The Robinson rule has a twofold purpose. First, it affords the trial court an opportunity to consider evidence on the question of due diligence. Second, it affords the trial court an opportunity to examine the witness — who "shall" be produced at the hearing if possible — regarding his knowledge of the crime. In this case, although the court heard testimony at the trial relating to the question of due diligence it has never had an opportunity to examine the witness regarding his knowledge of the crime. Furthermore, it has not been shown that the witness could not have been produced at the hearing on the required motion for new trial.

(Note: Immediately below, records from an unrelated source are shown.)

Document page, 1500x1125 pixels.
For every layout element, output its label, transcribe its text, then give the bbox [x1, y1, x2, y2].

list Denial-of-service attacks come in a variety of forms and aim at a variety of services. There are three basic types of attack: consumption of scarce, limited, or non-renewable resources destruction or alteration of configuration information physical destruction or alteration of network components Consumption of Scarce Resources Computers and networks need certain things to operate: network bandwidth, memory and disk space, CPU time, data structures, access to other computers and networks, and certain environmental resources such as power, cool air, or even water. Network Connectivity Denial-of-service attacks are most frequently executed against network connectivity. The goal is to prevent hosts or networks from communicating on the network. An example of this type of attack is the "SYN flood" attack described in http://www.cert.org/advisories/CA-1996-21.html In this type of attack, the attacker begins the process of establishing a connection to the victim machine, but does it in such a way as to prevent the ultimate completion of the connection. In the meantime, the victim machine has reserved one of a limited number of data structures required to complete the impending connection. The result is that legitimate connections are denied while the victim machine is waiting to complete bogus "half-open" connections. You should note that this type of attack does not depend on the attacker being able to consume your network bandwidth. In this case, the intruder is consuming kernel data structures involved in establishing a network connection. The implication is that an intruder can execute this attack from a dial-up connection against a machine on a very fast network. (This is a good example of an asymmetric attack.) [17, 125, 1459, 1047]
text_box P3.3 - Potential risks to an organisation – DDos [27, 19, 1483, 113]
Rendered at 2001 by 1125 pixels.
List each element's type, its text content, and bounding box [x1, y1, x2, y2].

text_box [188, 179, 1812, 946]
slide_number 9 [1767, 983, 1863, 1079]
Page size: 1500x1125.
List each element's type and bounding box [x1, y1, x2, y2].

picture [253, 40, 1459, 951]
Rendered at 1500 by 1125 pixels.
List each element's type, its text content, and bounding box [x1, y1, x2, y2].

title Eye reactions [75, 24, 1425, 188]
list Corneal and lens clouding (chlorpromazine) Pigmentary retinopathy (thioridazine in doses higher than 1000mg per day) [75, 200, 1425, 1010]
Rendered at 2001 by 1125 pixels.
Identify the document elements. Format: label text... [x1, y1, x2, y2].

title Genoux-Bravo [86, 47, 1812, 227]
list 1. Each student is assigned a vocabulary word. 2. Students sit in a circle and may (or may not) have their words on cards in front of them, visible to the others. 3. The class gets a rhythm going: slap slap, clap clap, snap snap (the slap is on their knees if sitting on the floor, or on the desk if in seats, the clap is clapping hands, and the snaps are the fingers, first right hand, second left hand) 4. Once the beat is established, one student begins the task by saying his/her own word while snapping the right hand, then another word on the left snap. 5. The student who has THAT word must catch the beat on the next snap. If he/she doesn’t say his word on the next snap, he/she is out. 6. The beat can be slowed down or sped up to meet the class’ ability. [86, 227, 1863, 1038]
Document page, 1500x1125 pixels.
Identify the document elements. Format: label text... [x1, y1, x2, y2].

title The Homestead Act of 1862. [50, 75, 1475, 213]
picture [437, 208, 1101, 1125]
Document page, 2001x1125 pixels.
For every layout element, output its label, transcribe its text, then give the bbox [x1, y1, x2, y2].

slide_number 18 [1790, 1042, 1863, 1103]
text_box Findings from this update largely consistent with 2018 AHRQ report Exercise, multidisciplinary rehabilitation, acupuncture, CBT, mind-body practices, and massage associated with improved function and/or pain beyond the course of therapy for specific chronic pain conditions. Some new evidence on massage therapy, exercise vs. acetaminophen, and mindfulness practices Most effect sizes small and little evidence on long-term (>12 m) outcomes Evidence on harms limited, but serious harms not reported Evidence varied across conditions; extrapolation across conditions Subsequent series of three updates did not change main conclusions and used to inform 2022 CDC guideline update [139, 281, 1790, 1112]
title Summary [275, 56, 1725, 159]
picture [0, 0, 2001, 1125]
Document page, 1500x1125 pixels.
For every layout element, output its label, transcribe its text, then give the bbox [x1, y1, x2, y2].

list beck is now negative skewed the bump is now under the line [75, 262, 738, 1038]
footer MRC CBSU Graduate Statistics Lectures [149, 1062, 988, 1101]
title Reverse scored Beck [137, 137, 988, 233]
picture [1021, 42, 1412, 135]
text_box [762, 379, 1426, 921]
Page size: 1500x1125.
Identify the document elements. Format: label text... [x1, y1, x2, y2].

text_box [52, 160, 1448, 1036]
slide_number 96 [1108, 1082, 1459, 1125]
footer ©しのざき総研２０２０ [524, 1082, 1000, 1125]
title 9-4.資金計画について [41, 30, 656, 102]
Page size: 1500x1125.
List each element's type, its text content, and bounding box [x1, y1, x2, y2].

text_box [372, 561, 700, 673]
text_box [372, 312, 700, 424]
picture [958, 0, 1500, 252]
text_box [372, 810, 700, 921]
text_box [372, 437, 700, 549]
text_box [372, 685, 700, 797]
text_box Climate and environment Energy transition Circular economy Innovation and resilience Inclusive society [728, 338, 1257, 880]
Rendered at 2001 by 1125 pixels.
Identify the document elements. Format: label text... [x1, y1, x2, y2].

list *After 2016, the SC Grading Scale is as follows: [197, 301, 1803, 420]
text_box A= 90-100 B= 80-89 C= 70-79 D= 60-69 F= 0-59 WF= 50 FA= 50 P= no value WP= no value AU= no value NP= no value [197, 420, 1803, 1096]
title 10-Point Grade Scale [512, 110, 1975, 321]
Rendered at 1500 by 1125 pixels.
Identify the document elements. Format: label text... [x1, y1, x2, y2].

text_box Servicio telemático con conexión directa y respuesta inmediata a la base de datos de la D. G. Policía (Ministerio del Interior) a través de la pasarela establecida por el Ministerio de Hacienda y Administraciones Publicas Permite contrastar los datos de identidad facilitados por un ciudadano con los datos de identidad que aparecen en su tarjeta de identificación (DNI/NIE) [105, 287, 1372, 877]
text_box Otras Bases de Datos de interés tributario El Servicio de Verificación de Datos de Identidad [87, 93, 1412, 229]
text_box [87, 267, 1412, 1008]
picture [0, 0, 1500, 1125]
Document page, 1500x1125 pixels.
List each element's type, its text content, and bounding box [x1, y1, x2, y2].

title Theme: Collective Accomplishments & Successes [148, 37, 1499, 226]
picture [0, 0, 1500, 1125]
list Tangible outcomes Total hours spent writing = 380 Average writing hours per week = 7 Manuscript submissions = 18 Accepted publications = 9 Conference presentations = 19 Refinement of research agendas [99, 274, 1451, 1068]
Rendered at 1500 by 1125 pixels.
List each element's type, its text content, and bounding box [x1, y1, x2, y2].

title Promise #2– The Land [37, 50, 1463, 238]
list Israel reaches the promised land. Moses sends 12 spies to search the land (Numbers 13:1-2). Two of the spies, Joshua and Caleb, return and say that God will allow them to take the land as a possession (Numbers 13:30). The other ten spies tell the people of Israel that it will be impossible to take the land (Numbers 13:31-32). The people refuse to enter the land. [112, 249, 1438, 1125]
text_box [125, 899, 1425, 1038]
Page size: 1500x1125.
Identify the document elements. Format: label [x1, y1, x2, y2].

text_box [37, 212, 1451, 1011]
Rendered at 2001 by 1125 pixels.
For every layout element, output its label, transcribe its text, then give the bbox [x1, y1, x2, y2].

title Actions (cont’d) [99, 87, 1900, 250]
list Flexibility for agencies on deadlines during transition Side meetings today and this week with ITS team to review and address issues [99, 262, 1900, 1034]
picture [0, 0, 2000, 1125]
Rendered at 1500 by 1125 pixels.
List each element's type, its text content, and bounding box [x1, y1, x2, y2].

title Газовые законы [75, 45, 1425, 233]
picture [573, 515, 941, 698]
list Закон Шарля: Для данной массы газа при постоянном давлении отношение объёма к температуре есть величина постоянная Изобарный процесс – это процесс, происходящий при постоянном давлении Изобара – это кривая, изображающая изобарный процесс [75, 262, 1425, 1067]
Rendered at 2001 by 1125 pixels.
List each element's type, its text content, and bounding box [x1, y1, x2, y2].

Since there has been no attempt to comply with the requirements of Robinson we decline to consider the issue relating to failure to produce the res gestae witness.

*345 V.

Toward the end of his opening statement the prosecutor stated:

"I thank you for the attention you have given me and I would ask you to listen to the testimony of my witnesses and for that matter, the witnesses of the defense. Whatever I say or whatever Mr. Barkey says is not evidence." (Defendant asserts that this remark was accompanied by a hand gesture towards the defense table, but the record neither supports nor refutes this.)

It is urged that the prosecutor's remark jeopardized the defendant's Fifth Amendment privilege against self-incrimination, Griffin v California, 380 US 609; 85 S Ct 1229; 14 L Ed 2d 106 (1965), constituted a violation of the statute which proscribes adverse comment on a defendant's failure to take the witness stand, MCLA 600.2159; MSA 27A.2159, and in effect coerced the defendant to testify in his own defense.

We find that any error on the part of the prosecutor in intimating to the jurors that the defendant would present witnesses in his defense does not require reversal.

First, the error, if any, was not unduly "offensive to the maintenance of a sound judicial process". People v Mobley, 390 Mich 57, 65; 210 NW2d 327 (1973), People v Swan, 56 Mich App 22, 31-32; 223 NW2d 346 (1974). There was no deliberate attempt on the part of the prosecutor to coerce the testimony of the accused or to invite the jury to draw adverse inferences in the event the defendant declined to testify. Secondly, the error was "harmless beyond a reasonable doubt". We have reviewed the record and are unable to say, in light of the evidence presented by the people at trial, *346 that the error contributed to defendant's conviction. See People v Mobley, supra, and People v Swan, supra.

We have carefully considered the remaining assignments of error and find them to be without merit.

The defendant's conviction is affirmed.

NOTES

[*] Circuit judge, sitting on the Court of Appeals by assignment.